Purpose : Eyes can actively and clearly catch each photon event in the changing visual field, which make the brain be on the lighted scene accurately and instantly. This task requires the retina is high organized to pipeline the multiple dimensions (x, y, z, t) overview of events. The mathematics and physics of spacetime events should explain the virtual vision in retinal neural networks.

Methods : The parallel and hierarchical pathways of retina were proved in patch clamp experiments. Spacetime coordinate transformation is used to analyze the histological structures and electrical signals of retinal visual system. The zero-spacetime-interval projection of photons mediates the virtual reality of retinal neural network.

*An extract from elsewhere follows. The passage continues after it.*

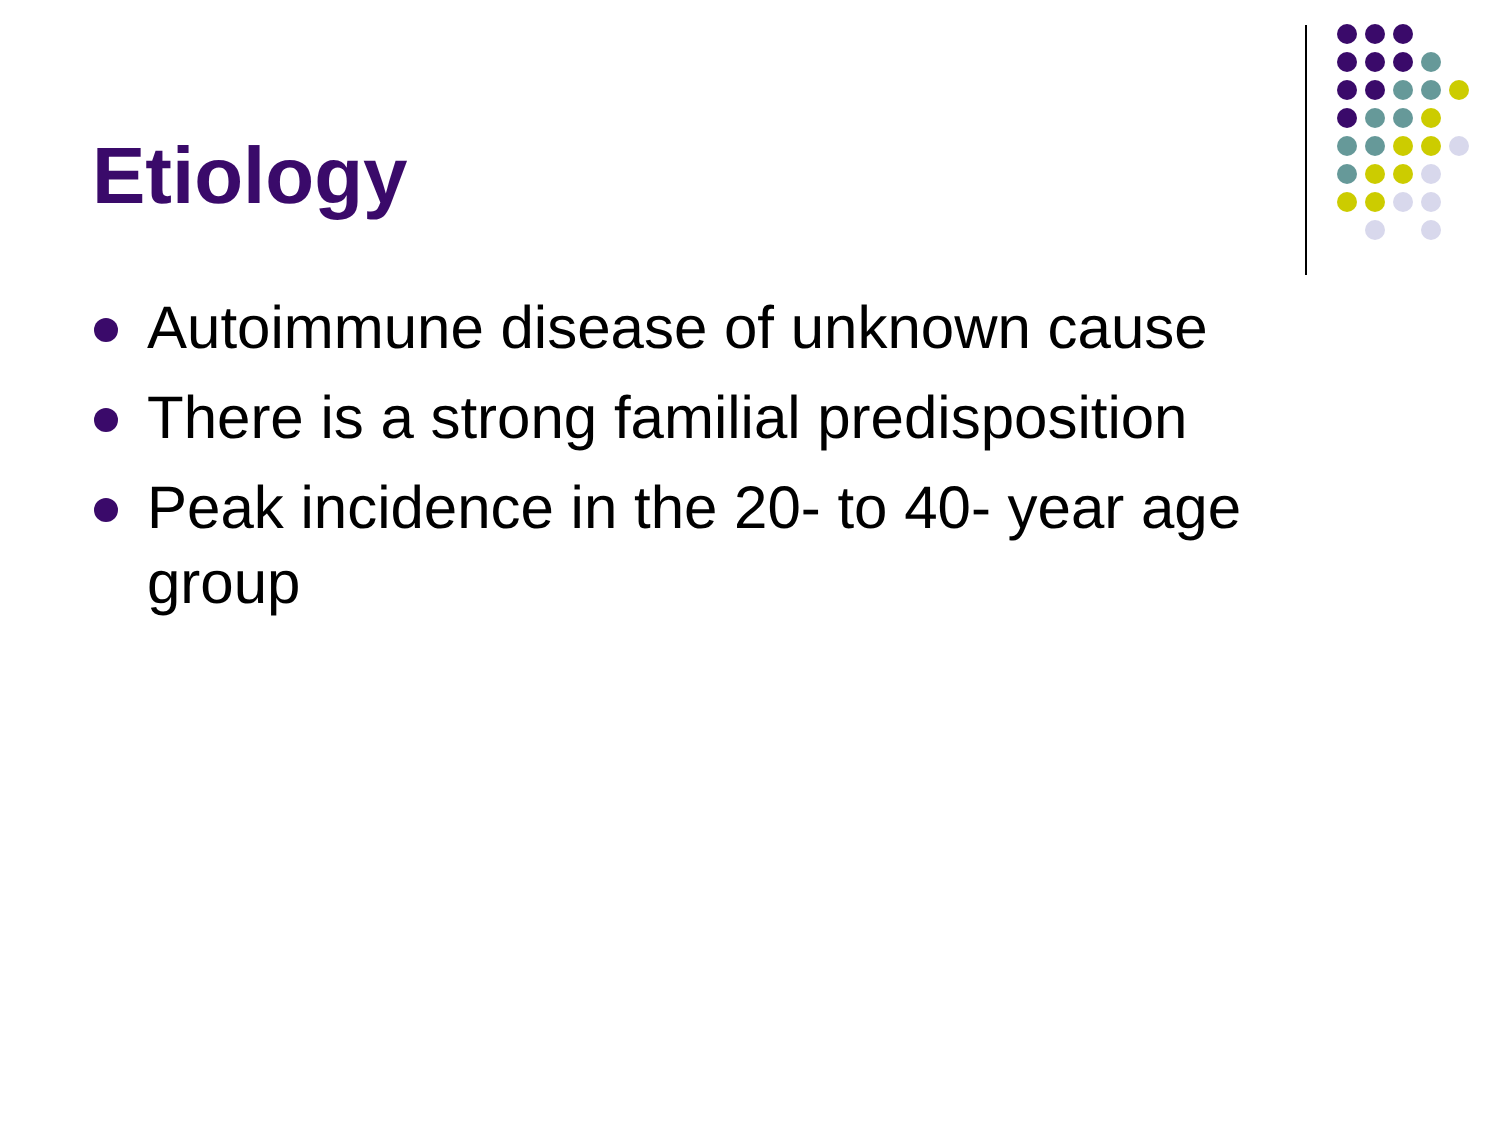Etiology
Autoimmune disease of unknown cause
There is a strong familial predisposition
Peak incidence in the 20- to 40- year age group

Results : Retina locates the events rotating the single eye, two eyes, head and body at the different frequency series. The translation, rotation, composition transforms of spacetime coordinates are involved in the procedure. There are three types of cones (red, green, blue) and three kinds of photoreceptors: cones, rods and ipRGCs to form their parallel and hierarchical networks where they establish the virtual frequency series of the real events in the visual field. The whole-cell patch clamp experiments displayed the retinal structure and computation in the cellular level of retinal neurons, their discrete/integral frequency series cover all the real events. The parallel and hierarchical networks of bipolar and ganglion cells reproduce the virtual reality with event-evoked Ca²⁺/Na⁺ spikes. Retinal neural network is operating with Ca²⁺ spikes in bipolar cells and Ca²⁺/Na⁺ spikes in ganglion cells. The sustained Ca²⁺ currents is the rotation of time dimension such as the rod system. Time dimension decides the transmission of double paths in the spatial pathways, which produces the ON/OFF pathways in the virtual spacetime. The ON/OFF and Ca²⁺/Na⁺ spike signals form the transfer and impulse functions with the event timing. All pathways are superposed to reestablish the multiple-dimension reality, covering the continuous spacetime of visual field.

Conclusions : The superposing parallel pathways of retina build the virtual reality of visual field. The spacetime explanation of retinal neural networks could guide the artificial intelligent (AI) vision in the brain-inspired direction.

This abstract was presented at the 2024 ARVO Annual Meeting, held in Seattle, WA, May 5-9, 2024.